### Records for the task
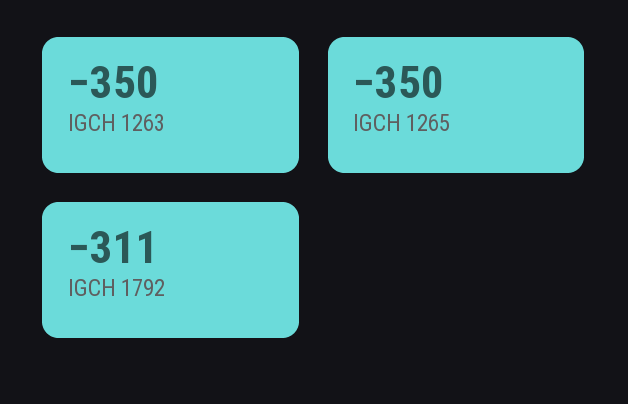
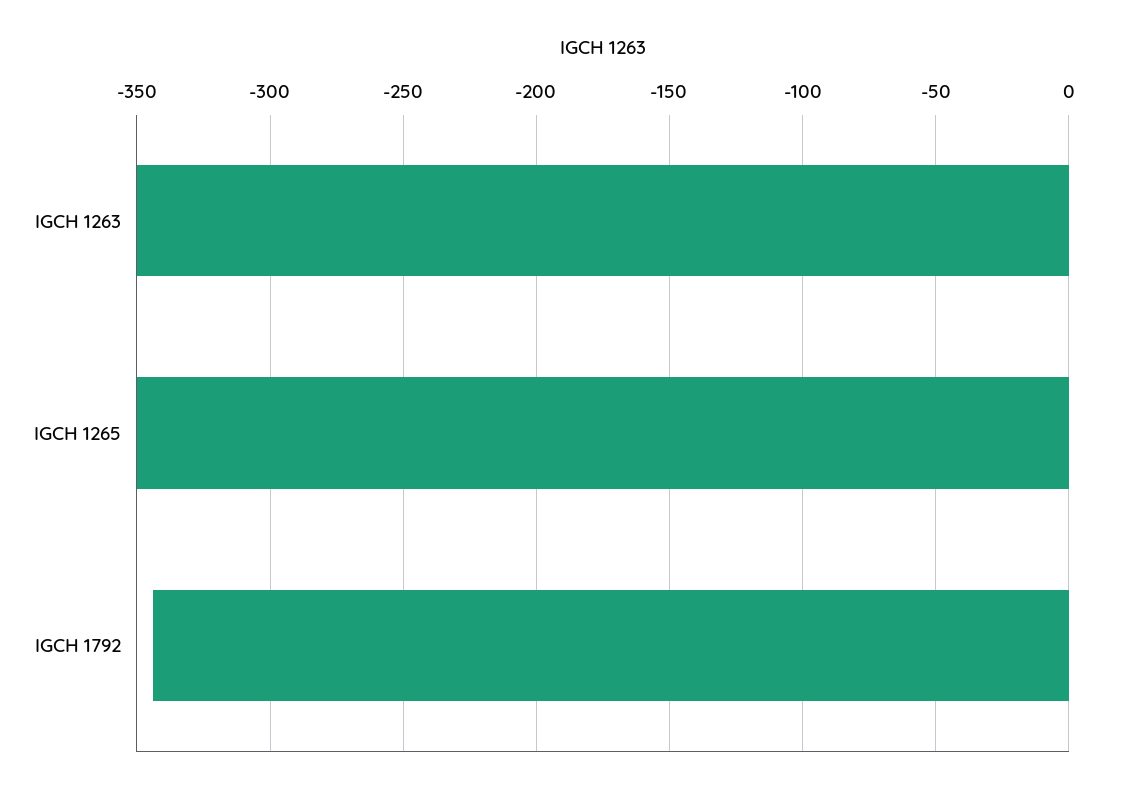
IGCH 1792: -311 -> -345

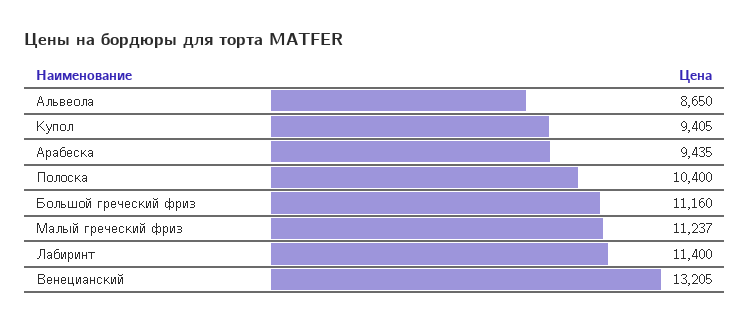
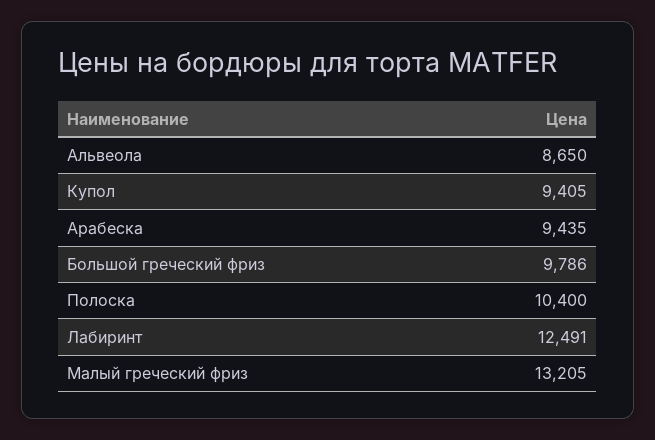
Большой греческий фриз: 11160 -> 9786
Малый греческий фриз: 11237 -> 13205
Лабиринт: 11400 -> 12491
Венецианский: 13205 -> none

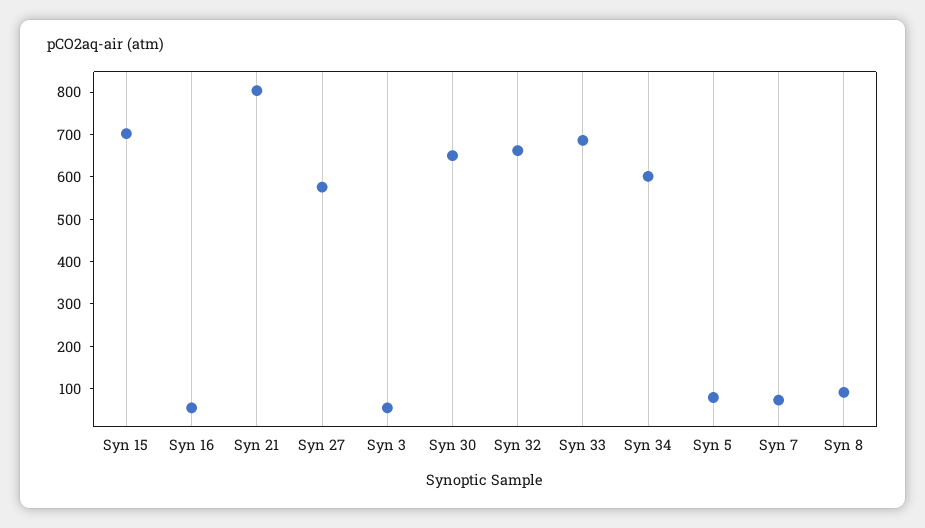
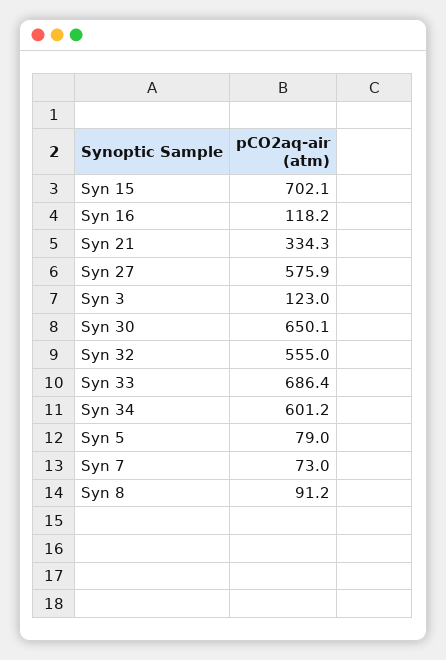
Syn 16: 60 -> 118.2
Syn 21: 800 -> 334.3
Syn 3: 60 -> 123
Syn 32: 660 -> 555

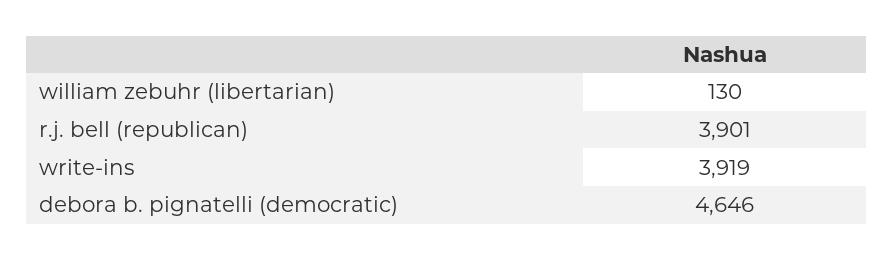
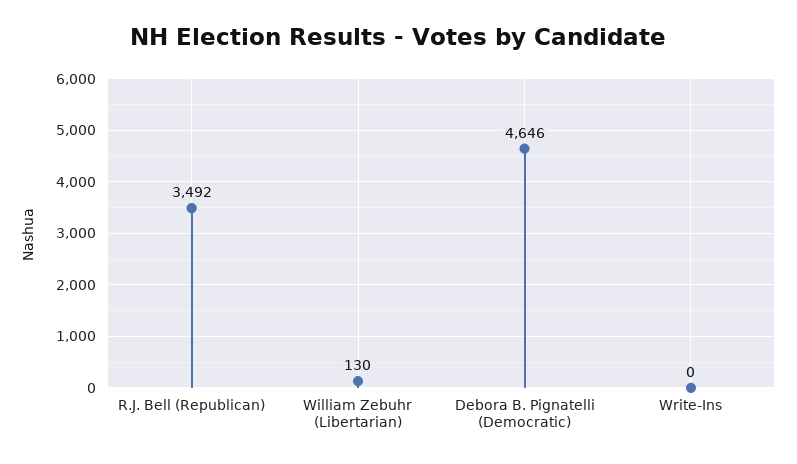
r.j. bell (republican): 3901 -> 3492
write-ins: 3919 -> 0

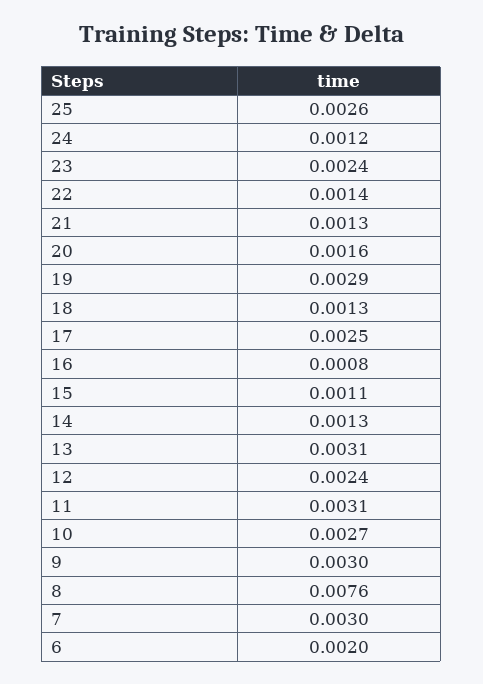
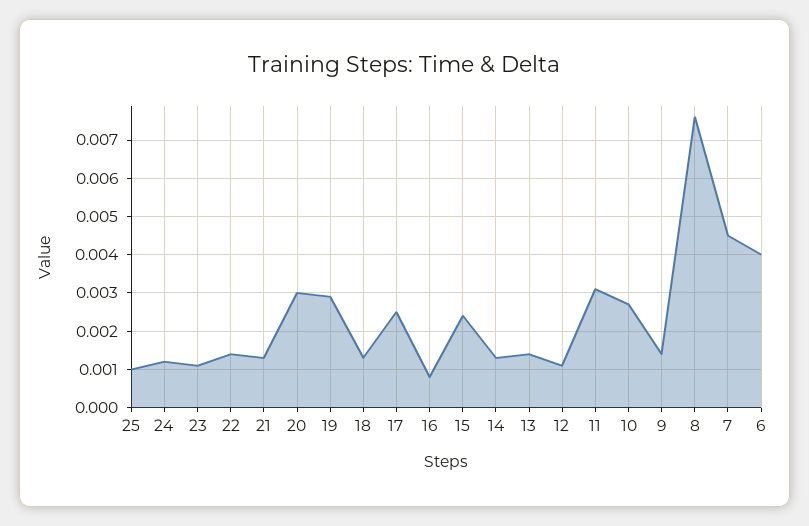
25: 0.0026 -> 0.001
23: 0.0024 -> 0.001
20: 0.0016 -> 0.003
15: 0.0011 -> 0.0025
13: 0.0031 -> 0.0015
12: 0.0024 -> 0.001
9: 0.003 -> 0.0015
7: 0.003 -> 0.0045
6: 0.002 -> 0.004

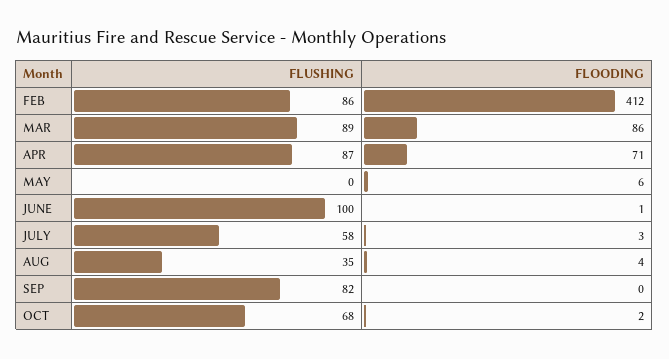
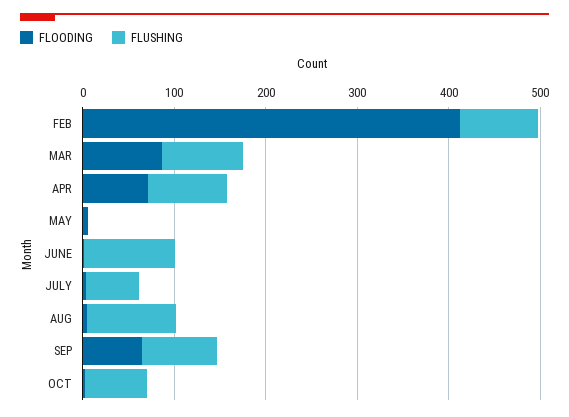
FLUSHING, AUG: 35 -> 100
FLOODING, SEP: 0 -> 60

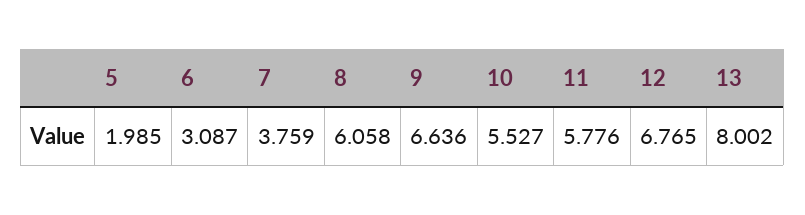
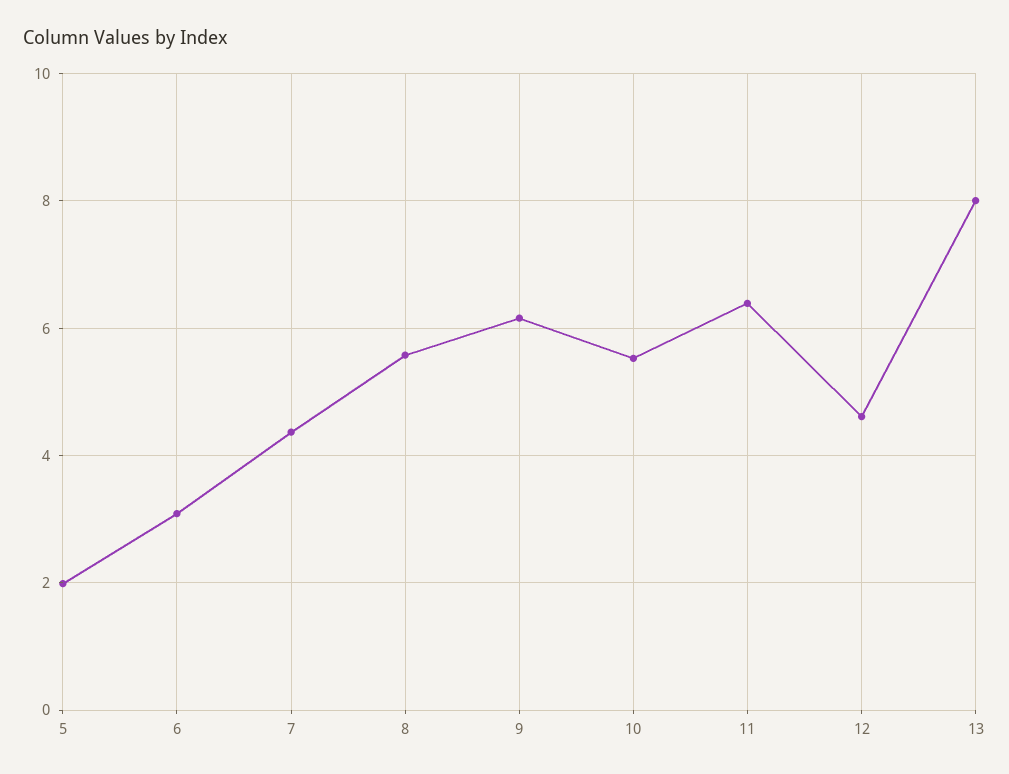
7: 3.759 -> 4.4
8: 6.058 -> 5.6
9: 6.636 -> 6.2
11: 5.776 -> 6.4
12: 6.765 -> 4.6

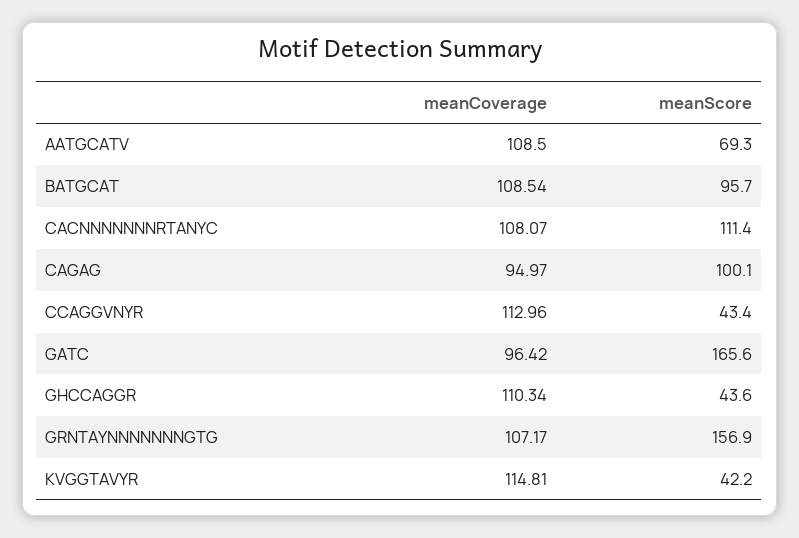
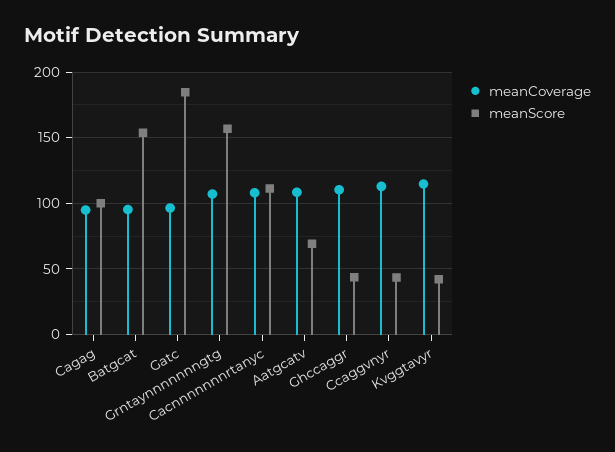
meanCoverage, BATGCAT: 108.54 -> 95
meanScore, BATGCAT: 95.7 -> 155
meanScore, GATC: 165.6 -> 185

### Directions for this task
Would you transcribe the whole listing above exactly? The pictures should not be included.

### Final answer
IGCH 1792: -311 -> -345

Большой греческий фриз: 11160 -> 9786
Малый греческий фриз: 11237 -> 13205
Лабиринт: 11400 -> 12491
Венецианский: 13205 -> none

Syn 16: 60 -> 118.2
Syn 21: 800 -> 334.3
Syn 3: 60 -> 123
Syn 32: 660 -> 555

r.j. bell (republican): 3901 -> 3492
write-ins: 3919 -> 0

25: 0.0026 -> 0.001
23: 0.0024 -> 0.001
20: 0.0016 -> 0.003
15: 0.0011 -> 0.0025
13: 0.0031 -> 0.0015
12: 0.0024 -> 0.001
9: 0.003 -> 0.0015
7: 0.003 -> 0.0045
6: 0.002 -> 0.004

FLUSHING, AUG: 35 -> 100
FLOODING, SEP: 0 -> 60

7: 3.759 -> 4.4
8: 6.058 -> 5.6
9: 6.636 -> 6.2
11: 5.776 -> 6.4
12: 6.765 -> 4.6

meanCoverage, BATGCAT: 108.54 -> 95
meanScore, BATGCAT: 95.7 -> 155
meanScore, GATC: 165.6 -> 185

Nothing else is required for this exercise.